In the beginning DC dominated because of technical reasons. Efficient AC motors and generators were just getting invented eand transformers weren't that good.

And for various reasons some applications still use DC motors - for example only in robotics, servomotors; but consider that in the last 20 years do things like air-conditioners and elevators start to use AC motors (because of the efficiency made possible with solid-state inverters).

Interesting tidbit: Modern long distance underseas power transmission is DC again (because it's more efficient, among other reasons).

http://en.wikipedia.org/wiki/High-voltage_direct_current

It sounds like AC disrupted the DC market. Sounds perfectly reasonable to me that Edison didn't want to be disrupted and took legal action, not unlike how it happens today in many industries.
Another example of how patents actually hinder and harm innovation.
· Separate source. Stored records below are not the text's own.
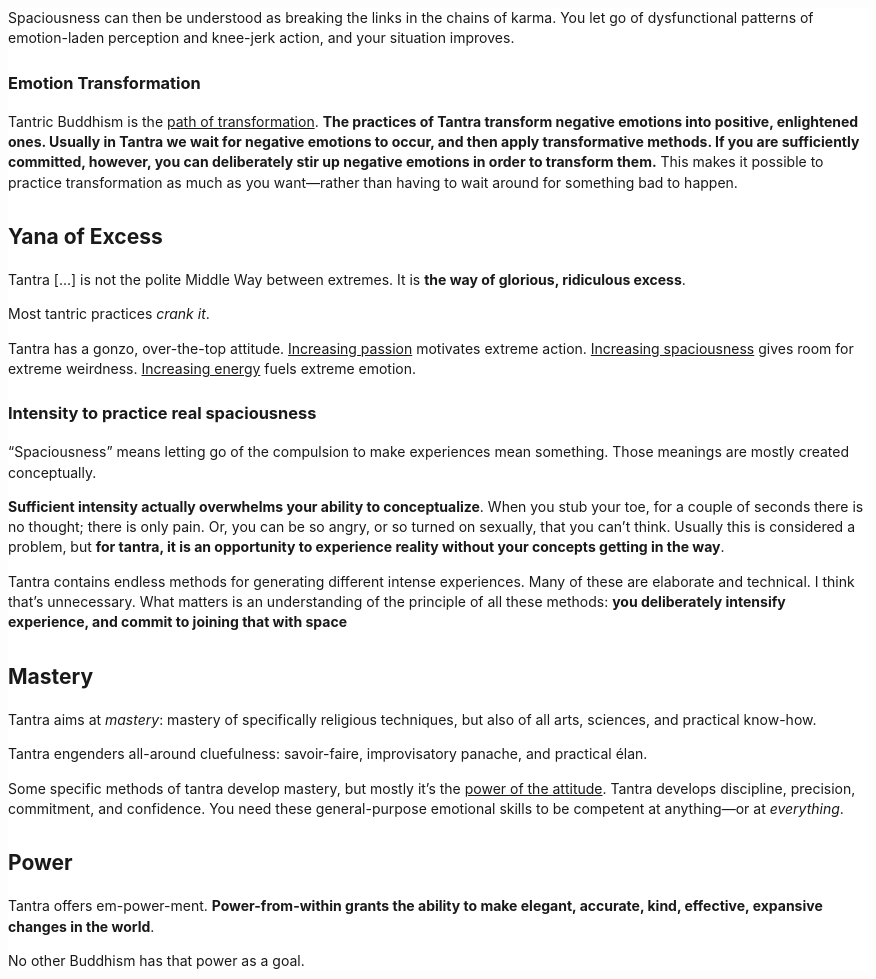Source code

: Spaciousness can then be understood as breaking the links in the chains of karma. You let go of dysfunctional patterns of emotion-laden perception and knee-jerk action, and your situation improves.

### Emotion Transformation
Tantric Buddhism is the [path of transformation](http://arobuddhism.org/community/an-uncommon-perspective.html). **The practices of Tantra transform negative emotions into positive, enlightened ones. Usually in Tantra we wait for negative emotions to occur, and then apply transformative methods. If you are sufficiently committed, however, you can deliberately stir up negative emotions in order to transform them.** This makes it possible to practice transformation as much as you want—rather than having to wait around for something bad to happen.

## Yana of Excess
Tantra [...] is not the polite Middle Way between extremes. It is **the way of glorious, ridiculous excess**.

Most tantric practices _crank it_.

Tantra has a gonzo, over-the-top attitude. [Increasing passion](https://vividness.live/passionate-connections) motivates extreme action. [Increasing spaciousness](https://vividness.live/spacious-freedom) gives room for extreme weirdness. [Increasing energy](https://vividness.live/free-flowing-energy) fuels extreme emotion.

### Intensity to practice real spaciousness
“Spaciousness” means letting go of the compulsion to make experiences mean something. Those meanings are mostly created conceptually.

**Sufficient intensity actually overwhelms your ability to conceptualize**. When you stub your toe, for a couple of seconds there is no thought; there is only pain. Or, you can be so angry, or so turned on sexually, that you can’t think. Usually this is considered a problem, but **for tantra, it is an opportunity to experience reality without your concepts getting in the way**.

Tantra contains endless methods for generating different intense experiences. Many of these are elaborate and technical. I think that’s unnecessary. What matters is an understanding of the principle of all these methods: **you deliberately intensify experience, and commit to joining that with space**

## Mastery
Tantra aims at _mastery_: mastery of specifically religious techniques, but also of all arts, sciences, and practical know-how.

Tantra engenders all-around cluefulness: savoir-faire, improvisatory panache, and practical élan.

Some specific methods of tantra develop mastery, but mostly it’s the [power of the attitude](https://vividness.live/the-power-of-an-attitude). Tantra develops discipline, precision, commitment, and confidence. You need these general-purpose emotional skills to be competent at anything—or at _everything_.

## Power
Tantra offers em-power-ment. **Power-from-within grants the ability to make elegant, accurate, kind, effective, expansive changes in the world**.

No other Buddhism has that power as a goal.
Which is not surprising when you start to think of them as government granted monopolies.
My opinion is that the reason conflicts of interest are suboptimal is not mainly that they tend to cause people to lie about their beliefs, but rather that they tend to cause people to truly believe that which would benefit them if true.

In other words, the presence of an extreme conflict of interest causes me to take anything the person says with a large grain of salt, but does not, to me, cast doubt on a person's good faith.

More generally, as a matter of etiquette, it seems to me that (a heuristic that encourages people not to assume good faith in response to evidence that does not include any implication of unethical behavior) is unwise. For example, the evidence here is that, "he would have been a Carnegie or a Rockefeller had DC been adopted," which is not, in itself, unethical. Therefore one should not, on the basis of this evidence alone, assume good faith any less than one did prior to this evidence.